- in Environment
Wildlife officials in India are investigating the death of a pregnant elephant after it ate a pineapple containing firecrackers.
The incident in Kerala caused outrage after a forest official posted about the death on social media.
It’s unclear if it was an accident, who planted the explosives or why. The animal spent days in pain before dying.
Vets tried but failed to save her. India has some 27,000 wild elephants and another 2,500 in captivity.
Environment Minister Prakash Javadekar said the government had taken a “serious note of the killing”. Kerala’s chief minister says the investigation is focused on “three suspects”, reports BBC Hindi’s Imran Qureshi.
“Two suspects are being interrogated right now. We have not yet made any formal arrests,” an official told the BBC.
Earlier the state forestry department had said there was no “conclusive evidence” to link the death to firecrackers, but most experts think the elephant ate what is called a “pig cracker”, intended to scare wild boars away from crops.

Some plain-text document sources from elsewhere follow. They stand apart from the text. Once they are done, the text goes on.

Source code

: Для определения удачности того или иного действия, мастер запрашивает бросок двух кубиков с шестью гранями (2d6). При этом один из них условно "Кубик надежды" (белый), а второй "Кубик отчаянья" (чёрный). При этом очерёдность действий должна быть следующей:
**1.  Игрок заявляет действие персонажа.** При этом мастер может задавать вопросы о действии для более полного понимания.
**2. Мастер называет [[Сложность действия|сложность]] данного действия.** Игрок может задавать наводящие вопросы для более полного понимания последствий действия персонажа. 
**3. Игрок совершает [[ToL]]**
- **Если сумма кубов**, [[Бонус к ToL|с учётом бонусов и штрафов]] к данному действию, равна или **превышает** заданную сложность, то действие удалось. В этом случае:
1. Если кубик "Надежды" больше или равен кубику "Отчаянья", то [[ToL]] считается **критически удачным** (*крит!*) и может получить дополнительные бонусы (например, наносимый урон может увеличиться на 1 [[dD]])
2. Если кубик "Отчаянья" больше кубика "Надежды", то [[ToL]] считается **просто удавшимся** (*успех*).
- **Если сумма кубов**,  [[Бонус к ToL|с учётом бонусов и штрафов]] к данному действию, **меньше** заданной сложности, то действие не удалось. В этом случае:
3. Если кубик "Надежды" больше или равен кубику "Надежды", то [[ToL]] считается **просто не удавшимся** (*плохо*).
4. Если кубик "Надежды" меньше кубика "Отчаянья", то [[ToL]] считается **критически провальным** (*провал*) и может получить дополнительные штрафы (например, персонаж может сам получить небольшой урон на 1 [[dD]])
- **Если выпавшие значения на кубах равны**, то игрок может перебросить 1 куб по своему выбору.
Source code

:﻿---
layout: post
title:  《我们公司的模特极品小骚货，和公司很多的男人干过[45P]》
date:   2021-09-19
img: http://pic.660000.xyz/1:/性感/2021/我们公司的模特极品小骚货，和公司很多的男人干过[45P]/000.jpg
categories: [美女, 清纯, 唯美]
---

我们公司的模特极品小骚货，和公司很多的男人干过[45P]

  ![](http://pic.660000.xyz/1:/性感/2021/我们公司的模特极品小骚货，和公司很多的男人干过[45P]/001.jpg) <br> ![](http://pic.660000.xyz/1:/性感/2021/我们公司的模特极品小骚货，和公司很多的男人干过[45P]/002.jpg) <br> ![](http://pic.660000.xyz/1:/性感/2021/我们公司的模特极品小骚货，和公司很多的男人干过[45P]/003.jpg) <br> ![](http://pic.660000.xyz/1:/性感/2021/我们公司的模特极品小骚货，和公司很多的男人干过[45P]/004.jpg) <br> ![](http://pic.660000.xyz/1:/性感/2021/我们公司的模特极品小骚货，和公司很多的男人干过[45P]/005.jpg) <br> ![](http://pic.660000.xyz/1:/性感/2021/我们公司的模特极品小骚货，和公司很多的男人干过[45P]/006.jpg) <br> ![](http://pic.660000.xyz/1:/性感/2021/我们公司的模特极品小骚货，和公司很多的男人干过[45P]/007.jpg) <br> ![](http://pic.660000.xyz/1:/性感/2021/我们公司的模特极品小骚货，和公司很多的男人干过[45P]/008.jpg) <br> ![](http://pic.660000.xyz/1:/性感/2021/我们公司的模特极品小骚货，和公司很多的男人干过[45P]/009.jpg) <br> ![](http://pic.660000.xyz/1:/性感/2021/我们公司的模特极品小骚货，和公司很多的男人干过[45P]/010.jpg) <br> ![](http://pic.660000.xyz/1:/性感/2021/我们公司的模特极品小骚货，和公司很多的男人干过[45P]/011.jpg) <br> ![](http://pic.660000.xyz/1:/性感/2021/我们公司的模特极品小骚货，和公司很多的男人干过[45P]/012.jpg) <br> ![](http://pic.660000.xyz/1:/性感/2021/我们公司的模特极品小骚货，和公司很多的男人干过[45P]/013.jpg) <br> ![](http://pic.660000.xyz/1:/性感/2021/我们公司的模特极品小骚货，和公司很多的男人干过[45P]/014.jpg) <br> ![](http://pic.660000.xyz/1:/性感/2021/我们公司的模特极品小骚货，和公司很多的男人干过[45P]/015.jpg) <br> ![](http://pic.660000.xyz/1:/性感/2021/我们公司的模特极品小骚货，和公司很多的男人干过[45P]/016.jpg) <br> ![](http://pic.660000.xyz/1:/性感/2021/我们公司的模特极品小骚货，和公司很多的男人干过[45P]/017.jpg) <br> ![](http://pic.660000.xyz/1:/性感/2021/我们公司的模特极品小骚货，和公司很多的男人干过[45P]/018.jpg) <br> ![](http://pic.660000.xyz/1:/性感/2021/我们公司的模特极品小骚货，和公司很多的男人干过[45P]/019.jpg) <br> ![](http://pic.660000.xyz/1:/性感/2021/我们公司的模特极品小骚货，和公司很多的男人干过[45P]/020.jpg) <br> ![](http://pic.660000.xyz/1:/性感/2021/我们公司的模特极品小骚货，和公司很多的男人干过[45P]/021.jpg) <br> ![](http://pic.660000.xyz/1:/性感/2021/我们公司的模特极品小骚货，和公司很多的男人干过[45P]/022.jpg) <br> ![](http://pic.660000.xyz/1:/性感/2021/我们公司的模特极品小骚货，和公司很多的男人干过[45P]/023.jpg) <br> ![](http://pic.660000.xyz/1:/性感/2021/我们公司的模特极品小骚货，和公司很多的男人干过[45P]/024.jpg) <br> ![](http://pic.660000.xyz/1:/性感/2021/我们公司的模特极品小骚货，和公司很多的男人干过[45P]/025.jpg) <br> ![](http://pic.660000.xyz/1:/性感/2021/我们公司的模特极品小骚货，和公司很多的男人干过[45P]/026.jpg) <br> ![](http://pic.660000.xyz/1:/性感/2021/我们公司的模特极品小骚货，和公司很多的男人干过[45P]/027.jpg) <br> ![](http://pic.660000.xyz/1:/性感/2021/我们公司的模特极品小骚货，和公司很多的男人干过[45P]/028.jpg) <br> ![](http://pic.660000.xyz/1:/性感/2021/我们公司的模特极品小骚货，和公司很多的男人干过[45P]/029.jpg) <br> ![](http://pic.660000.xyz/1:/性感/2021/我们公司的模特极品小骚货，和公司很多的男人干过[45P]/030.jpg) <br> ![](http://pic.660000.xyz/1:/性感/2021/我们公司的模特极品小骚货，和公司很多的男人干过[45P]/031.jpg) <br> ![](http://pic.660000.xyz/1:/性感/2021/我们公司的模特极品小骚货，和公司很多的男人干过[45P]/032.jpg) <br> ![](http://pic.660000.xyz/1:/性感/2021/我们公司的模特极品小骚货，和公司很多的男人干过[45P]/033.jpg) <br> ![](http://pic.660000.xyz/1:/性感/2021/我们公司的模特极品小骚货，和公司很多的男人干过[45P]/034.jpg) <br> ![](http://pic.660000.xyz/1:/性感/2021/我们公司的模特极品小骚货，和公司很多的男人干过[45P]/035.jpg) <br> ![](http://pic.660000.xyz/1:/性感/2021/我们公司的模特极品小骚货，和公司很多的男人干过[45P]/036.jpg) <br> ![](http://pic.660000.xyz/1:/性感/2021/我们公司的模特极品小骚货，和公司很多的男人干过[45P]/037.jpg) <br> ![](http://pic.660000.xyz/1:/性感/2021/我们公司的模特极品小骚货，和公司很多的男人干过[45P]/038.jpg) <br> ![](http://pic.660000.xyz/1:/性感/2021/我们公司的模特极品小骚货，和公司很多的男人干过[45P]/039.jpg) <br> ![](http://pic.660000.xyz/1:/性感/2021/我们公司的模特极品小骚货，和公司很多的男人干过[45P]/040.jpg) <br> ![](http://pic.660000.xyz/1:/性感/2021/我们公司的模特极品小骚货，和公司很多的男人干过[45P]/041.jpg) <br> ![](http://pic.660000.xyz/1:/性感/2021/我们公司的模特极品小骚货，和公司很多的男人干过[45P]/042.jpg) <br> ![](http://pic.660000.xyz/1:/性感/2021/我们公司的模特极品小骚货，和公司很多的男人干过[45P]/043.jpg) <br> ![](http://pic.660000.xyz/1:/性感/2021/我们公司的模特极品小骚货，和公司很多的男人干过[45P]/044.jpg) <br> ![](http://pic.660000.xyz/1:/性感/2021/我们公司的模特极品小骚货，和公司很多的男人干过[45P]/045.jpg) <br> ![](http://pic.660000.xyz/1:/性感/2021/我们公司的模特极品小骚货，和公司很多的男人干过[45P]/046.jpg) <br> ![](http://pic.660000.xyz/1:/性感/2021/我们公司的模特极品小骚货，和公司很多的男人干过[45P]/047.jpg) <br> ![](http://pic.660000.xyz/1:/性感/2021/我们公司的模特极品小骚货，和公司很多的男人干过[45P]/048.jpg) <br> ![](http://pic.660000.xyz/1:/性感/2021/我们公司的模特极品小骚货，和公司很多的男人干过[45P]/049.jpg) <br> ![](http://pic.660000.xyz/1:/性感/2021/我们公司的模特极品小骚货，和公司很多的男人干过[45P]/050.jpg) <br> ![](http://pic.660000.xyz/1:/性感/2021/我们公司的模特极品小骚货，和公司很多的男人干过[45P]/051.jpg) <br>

The incident has sparked outrage on social media. Ratan Tata, chairman of Tata Sons and one of India’s leading businessmen, said “justice needs to prevail”.
Indian cricket captain Virat Kohli described the killing as a “cowardly act”.
The 15-year-old elephant, who was two months pregnant, apparently strayed into a village near the Silent Valley National Park in Palakkad district last week and ate the pineapple.
In a Facebook post, forest official Mohan Krishnan said the firecrackers exploded in the animal’s mouth and the elephant walked for days in pain before dying on 27 May, standing in a river.
He wrote that the animal “didn’t harm a single human being even when she ran in searing pain in the streets of the village”.
“When I saw her, she was standing in the river without making any noise. She was possibly getting some relief from immersing her trunk and mouth into the water,” Mr Krishnan told the BBC.
A senior local forest official said the elephant stood in water for four days even as wildlife workers and vets tried to save her.
“We tried our best to save the lives of both the mother and the child, but we failed,” KK Sunil Kumar told the BBC.
However, it is not clear whether the elephant was fed the firecracker-spiked fruit or accidentally ate it.
Farmers often scatter such fruits in the area to keep animals – mainly wild boar and pigs – away from damaging their crops, officials say.
Reports say that elephants are at risk when they stray into human settlements to look for food.
“People are getting into conflicts and they resort to different mitigation methods – they put up electric fences, build trenches or become more brutal and use a crude bomb [to keep the animals away],” OP Nammeer, a professor of wildlife at Kerala Agriculture University, told the Mint newspaper.